Thursday, July 06, 2006

an essay [read confession] that i didn't intend to write.

I’m inclined to write an essay entitled why I don’t belong in community.

One that highlights my procrastination, especially where it pertains to yard work, chores and the like… Or my strange obsessions with how certain things are arranged on shelves or walls… Or how I like the pillows to be arranged in a particular way… Or how I walk on the sides closest to the walls of the stairs so as not to wear down (even more) the already worn down carpet in the middle of said stair… Or how any little crack in the house (like the new one where the base board is coming apart from the wall) grinds pulls on my brain like the San Andreas pulls California farther away from America… Or my great lack of cooking prowess that doesn't seem to bother me when I try to boss others around the communal kitchen... not to mention how these little OCD spurts cause my wife to smile at me sweetly no matter what she's really thinking... not to mention how my housemates (past, present and future) simply shake their head at my ridiculousness… and beyond the "small things," my inability to put others feelings and needs before my own, my recurring foot in mouth, my inability to comfront people, my inherently introverted nature, my shoes constantly left lying around, my saying my so much that you're probably sick of it...

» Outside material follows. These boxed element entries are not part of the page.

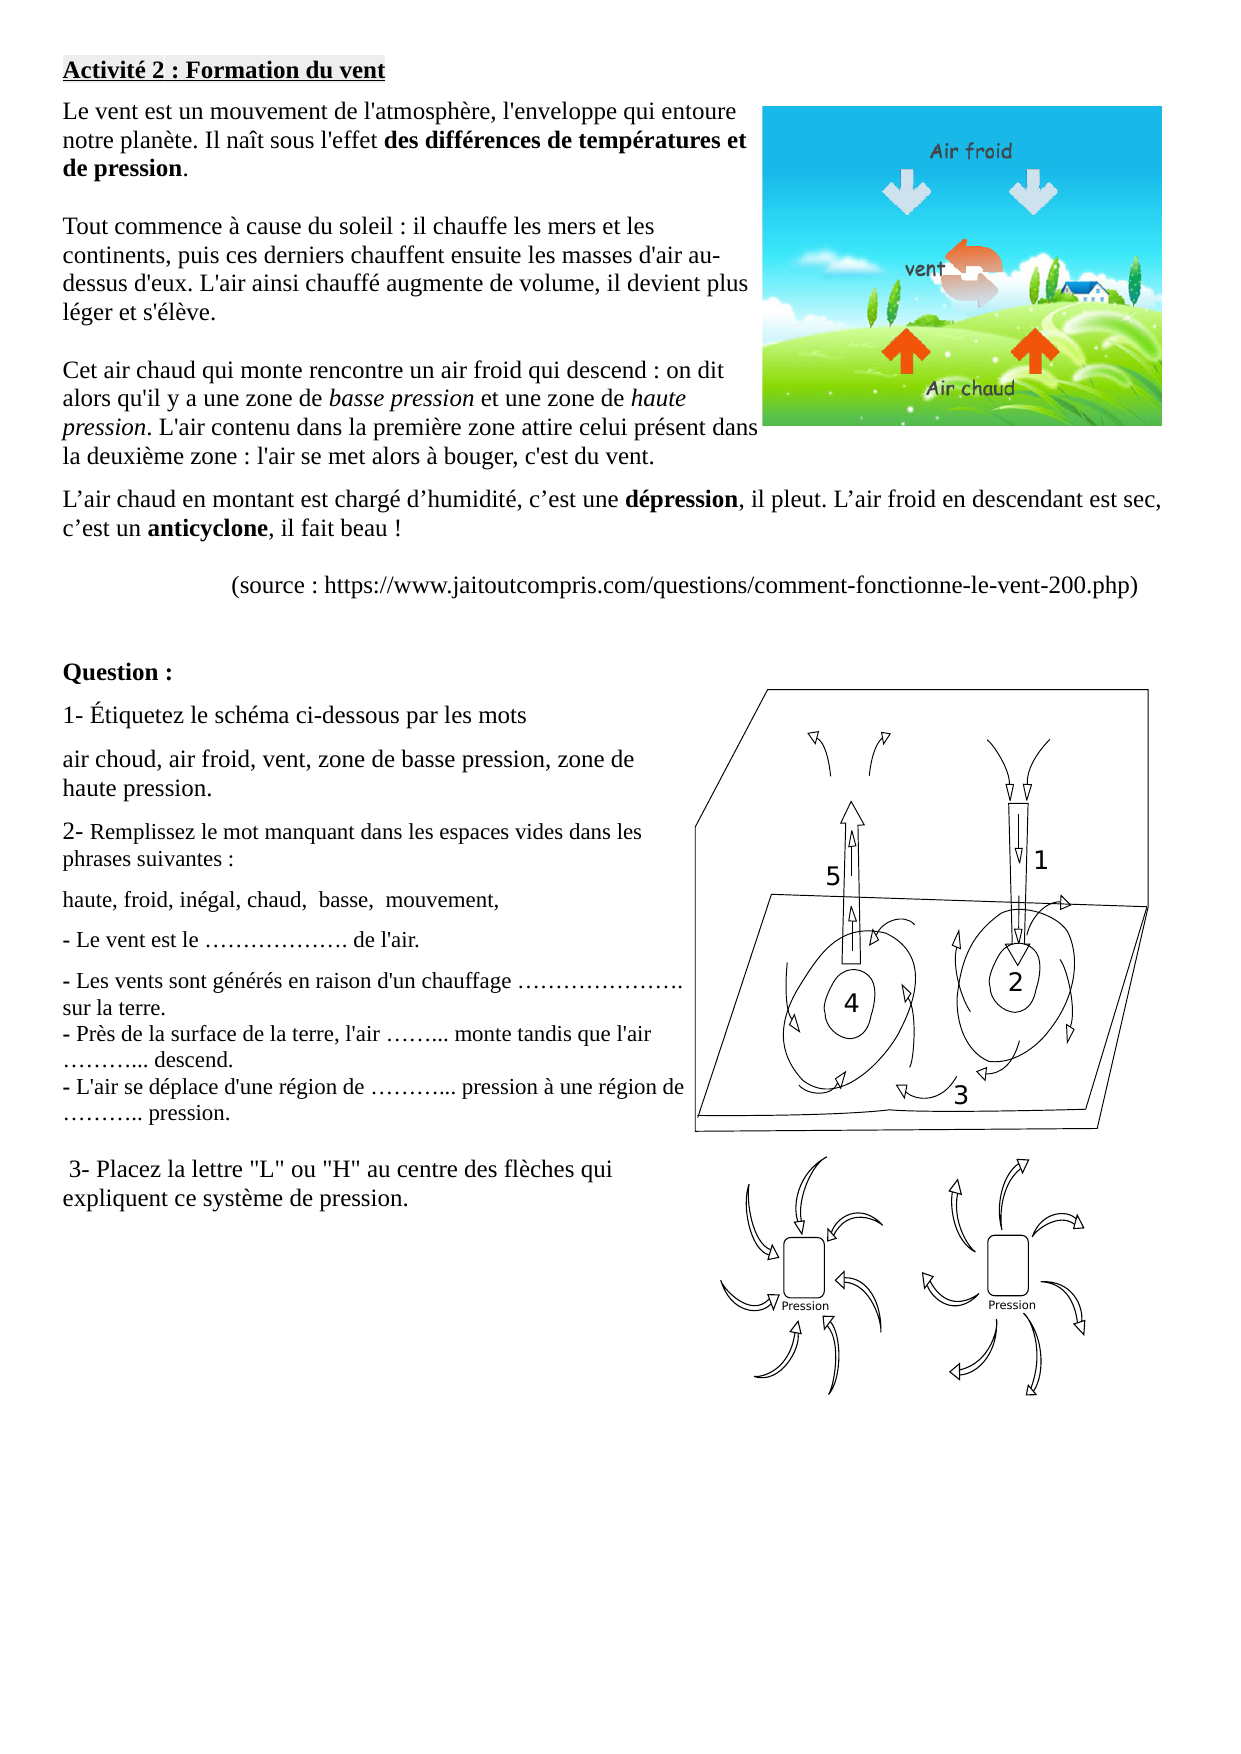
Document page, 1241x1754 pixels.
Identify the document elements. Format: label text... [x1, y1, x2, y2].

text (source : https://www.jaitoutcompris.com/questions/comment-fonctionne-le-vent-200.php) [62, 571, 1178, 599]
subtitle Activité 2 : Formation du vent [62, 55, 1178, 83]
text [1149, 744, 1178, 801]
text 2- Remplissez le mot manquant dans les espaces vides dans les phrases suivantes : [62, 816, 695, 871]
text - L'air se déplace d'une région de ………... pression à une région de ……….. pression. [62, 1073, 694, 1126]
text - Les vents sont générés en raison d'un chauffage …………………. sur la terre. [62, 967, 694, 1020]
text Le vent est un mouvement de l'atmosphère, l'enveloppe qui entoure notre planète. Il naît sous l'effet des différences de températures et de pression. Tout commence à cause du soleil : il chauffe les mers et les continents, puis ces derniers chauffent ensuite les masses d'air au-dessus d'eux. L'air ainsi chauffé augmente de volume, il devient plus léger et s'élève. Cet air chaud qui monte rencontre un air froid qui descend : on dit alors qu'il y a une zone de basse pression et une zone de haute pression. L'air contenu dans la première zone attire celui présent dans la deuxième zone : l'air se met alors à bouger, c'est du vent. [62, 96, 1178, 470]
text Question : [62, 657, 1178, 686]
text air choud, air froid, vent, zone de basse pression, zone de haute pression. [62, 744, 695, 801]
text 1- Étiquetez le schéma ci-dessous par les mots [62, 701, 695, 729]
text - Près de la surface de la terre, l'air ……... monte tandis que l'air ………... descend. [62, 1020, 694, 1073]
text haute, froid, inégal, chaud, basse, mouvement, [62, 886, 694, 912]
text [1149, 967, 1178, 1020]
picture [762, 106, 1162, 426]
text L’air chaud en montant est chargé d’humidité, c’est une dépression, il pleut. L’air froid en descendant est sec, c’est un anticyclone, il fait beau ! [62, 484, 1178, 542]
text - Le vent est le ………………. de l'air. [62, 927, 694, 953]
text 3- Placez la lettre "L" ou "H" au centre des flèches qui expliquent ce système de pression. [62, 1154, 1178, 1212]
text [1149, 927, 1178, 953]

Not to mention how many people don’t need to know these little things about me. I mean, I’d rather they didn’t... but they just come out.

Oh well, I suppose I just wrote my "essay" (at least part of it). And it’s for all those reasons that I’m not inclined to live in community that makes me need (and love) it all the more.

2 Comments:

At 9:37 AM, Anonymous Anonymous said...

This just means you're normal.

It also is a dramatic evidence of your gene pool.

Sorry about that.

Mom can't stop laughing!
(because she loves it)

Dad

 
At 10:18 AM, Anonymous Anonymous said...

When I read this:
"...how I walk on the sides closest to the walls of the stairs so as not to wear down (even more) the already worn down carpet in the middle of said stair...."

I didn't know whether to laugh or say ouch, because I do exactly the same thing. I did laugh though.

Honesty here. Brutal. And good stuff. Yeah, living in community. Sucks sometimes. But I need it. It is essential to my growth. Truly.